I’m forcing myself to do that, actually. I just kind of hit a wall today, speaking in terms of motivation and self-discipline. I had lunch plans and had my lunch all packed, but then my plans changed. So I ended up in the work cafeteria, and the salad bar was awful looking. So, what did I have? Fried chicken, a biscuit and baked beans. Then, on the way home, I was hypoglycemic and cranky due to my crap lunch, and I stopped at the grocery store for dinner. Plan: buy a rotisserie chicken and some broccoli. Plan as executed: bought rotisserie chicken, broccoli, thai peanut wrap and package of cinnamon coffee cake. Got home, ate the wrap and nibbled all the cinnamon parts of the coffee cake and threw the rest away.

The truth ain’t pretty, people.

Sigh. Nor is my state of mind right now. I feel whiny, full of excuses and rationalizations and empty of optimism. I’m also wanting to work up some compassion for myself, but I vascillate between saying to myself “It’s OK. Your life is hard right now,” and saying “Your life is always going to be hard. That’s the way life is. DEAL WITH IT.”

This entry sucks to write. Yet it feels so important. I am a person who works so very hard to appear as if I have it all under control. I come across as confident and basically unflappable, as I’ve been told many times. I HATE to confess feelings of inadequacy, confusion, hopelessness or helplessness. And yet that small secret voice we all have whispers exactly those things to me. When my friends and I would sit around and moan about our insecurity and inadequacy in graduate school, I would moan along with them, but inside I would be thinking “They don’t know how reallyreallyreallyreally true it is for me. I am such a fake, such a total, faking faker they can’t even imagine.” And yet on the outside, I am the one that everyone comes to, and everyone trusts with their hard stuff, and everyone applauds as strong and kind and unfailingly fail-proof.

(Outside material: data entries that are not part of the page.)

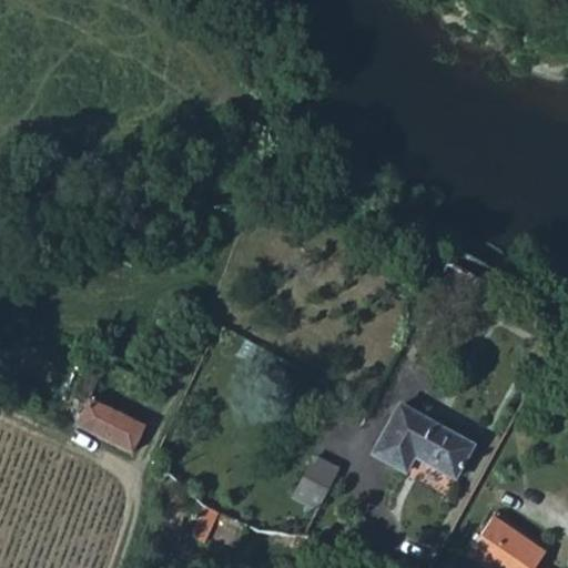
[(89,402),(111,412),(128,374),(92,356),(75,395),(89,402)]
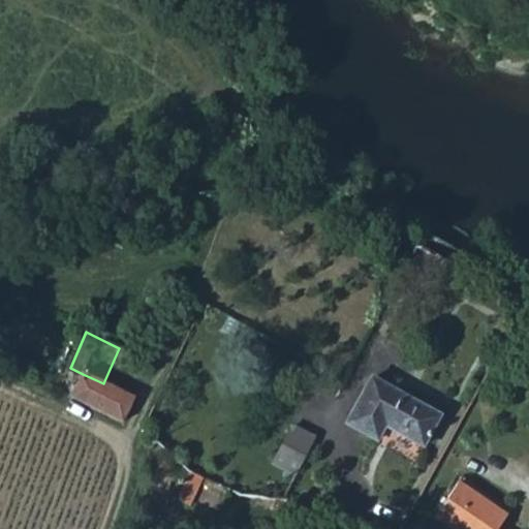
[(134,399),(119,390),(103,383),(83,374),(73,398),(123,422),(134,399)]
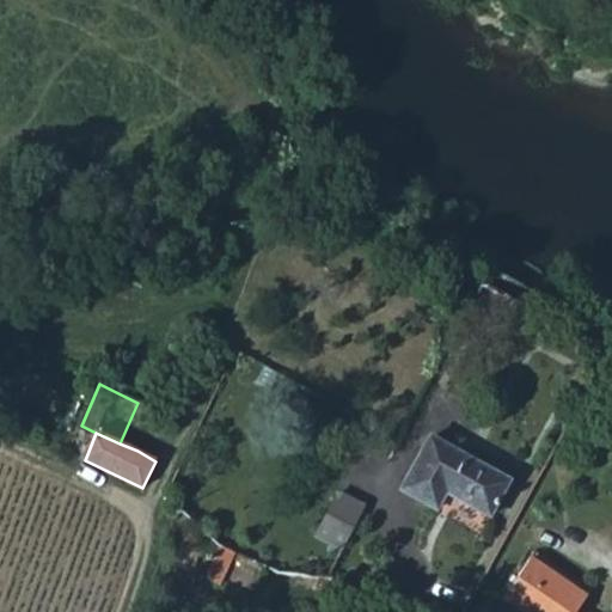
[(514,478),(436,438),(408,493),(442,512),(452,494),(494,515),(514,478)]
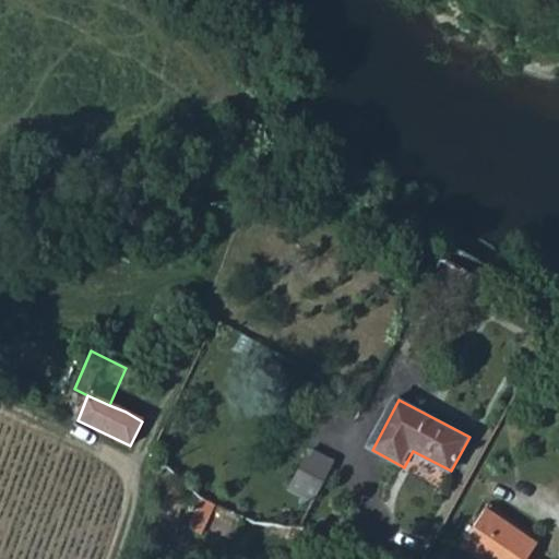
[(332,460),(307,447),(287,489),(311,501),(332,460)]
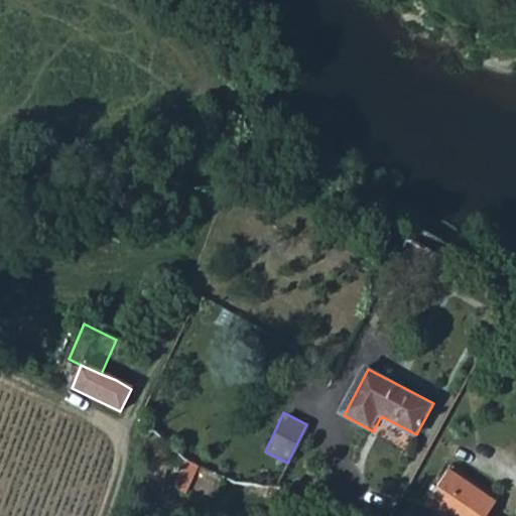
[(487,515),(496,503),(449,469),(427,501),(447,515),(487,515)]
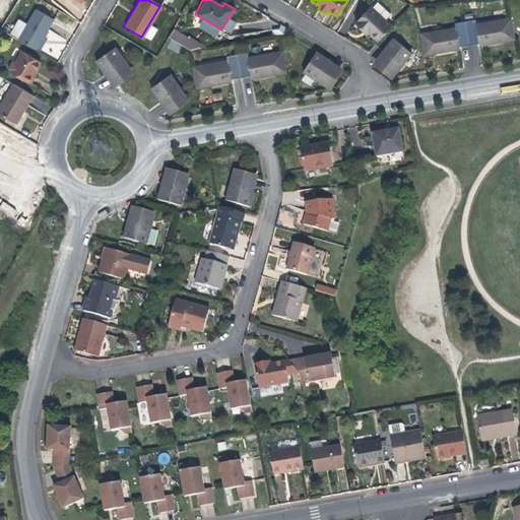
[(358,20),(366,28),(367,26),(370,29),(380,40),(393,25),(387,19),(392,14),(379,1),(374,6),(373,5),(358,20)]
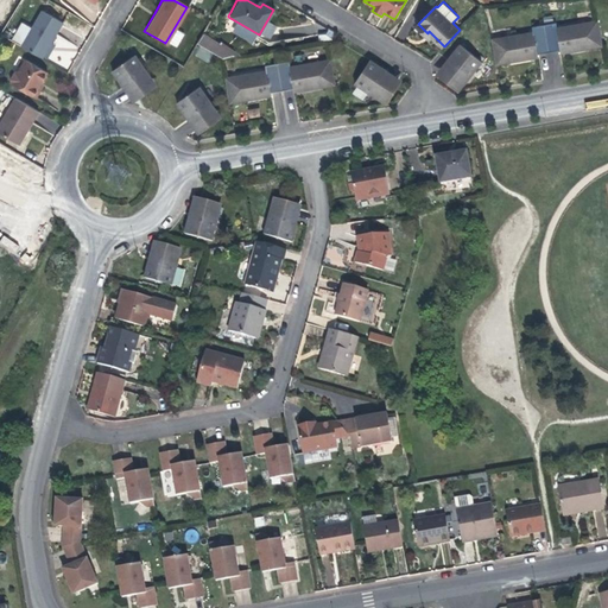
[(62,24),(40,12),(19,48),(40,61),(52,40),(62,24)]
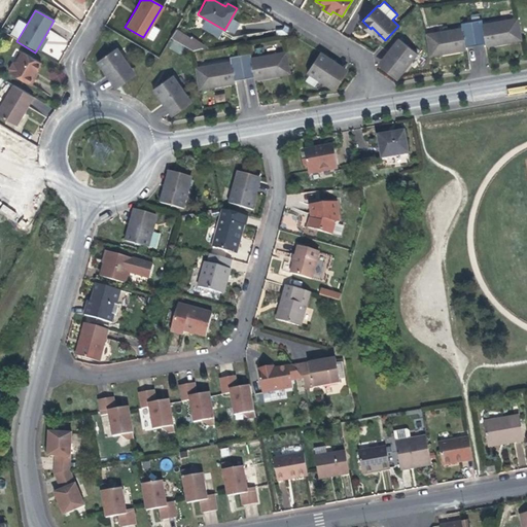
[(518,38),(515,18),(480,24),(479,20),(468,22),(473,46),(483,44),(483,46),(495,44),(502,42),(501,41),(518,38)]
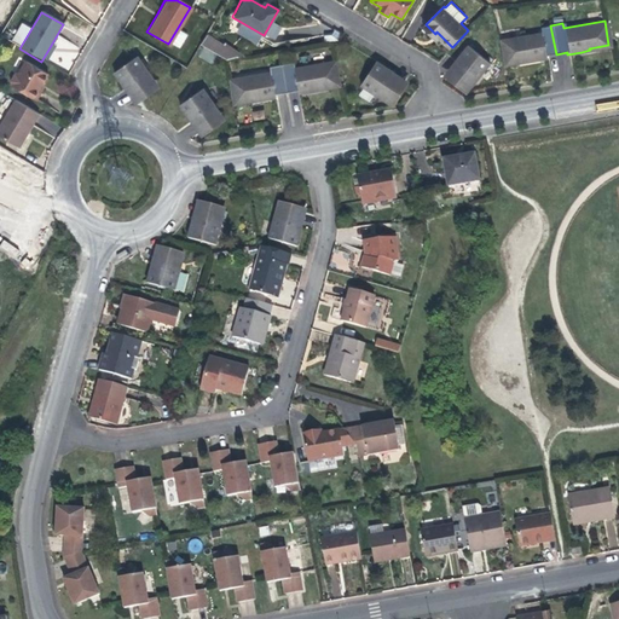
[(556,55),(550,25),(537,28),(538,33),(498,40),(502,64),(521,61),(521,63),(532,61),(543,58),(543,56),(556,55)]
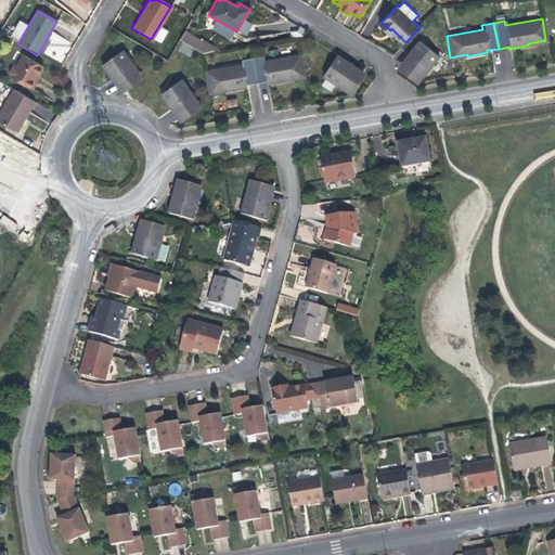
[(194,49),(199,42),(185,33),(180,40),(194,49)]
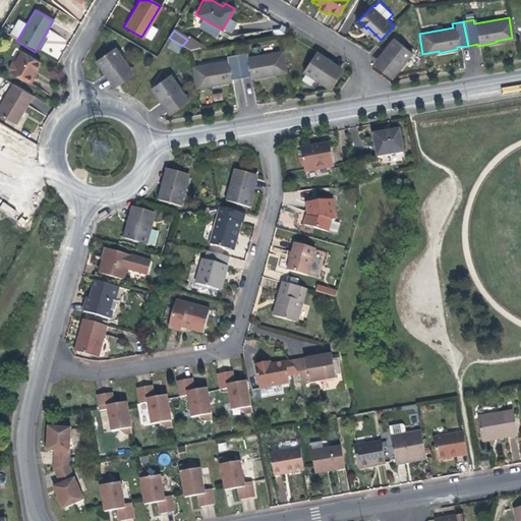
[(383,51),(386,54),(377,63),(383,69),(388,74),(397,65),(400,68),(412,56),(395,39),(383,51)]
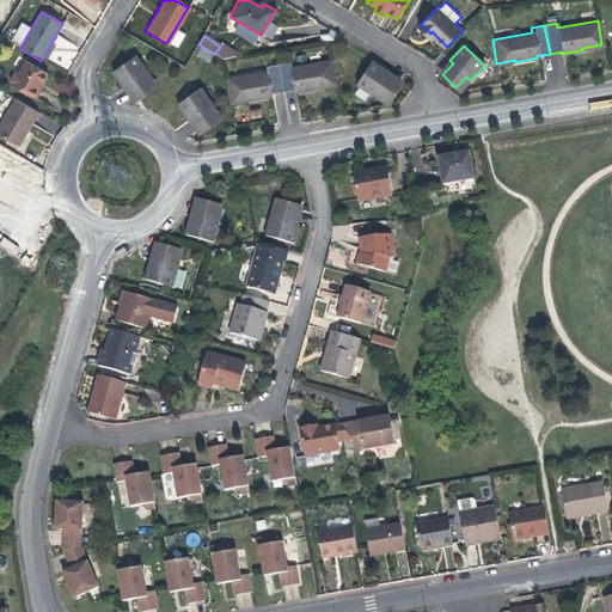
[(236,56),(220,47),(214,54),(222,60),(236,56)]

So here I am, writing the hardest kind of thing for me to write, which is an entry about feeling like a melted, gooey puddle of self-improvement failure. And I know all the words; I know all the stuff I leave in comments on other people’s blogs about how it’s a journey, and it’s all about putting one foot in front of the other, and when you fall down or get lost or get distracted you just gather yourself up again and just take that one step. And then some more steps.

Those are good words; they are words that I believe, even if they seem like words for someone else tonight. So. I took a step. I cleaned the meat off of the previously mentioned rotisserie chicken, and I made a healthy lunch for tomorrow.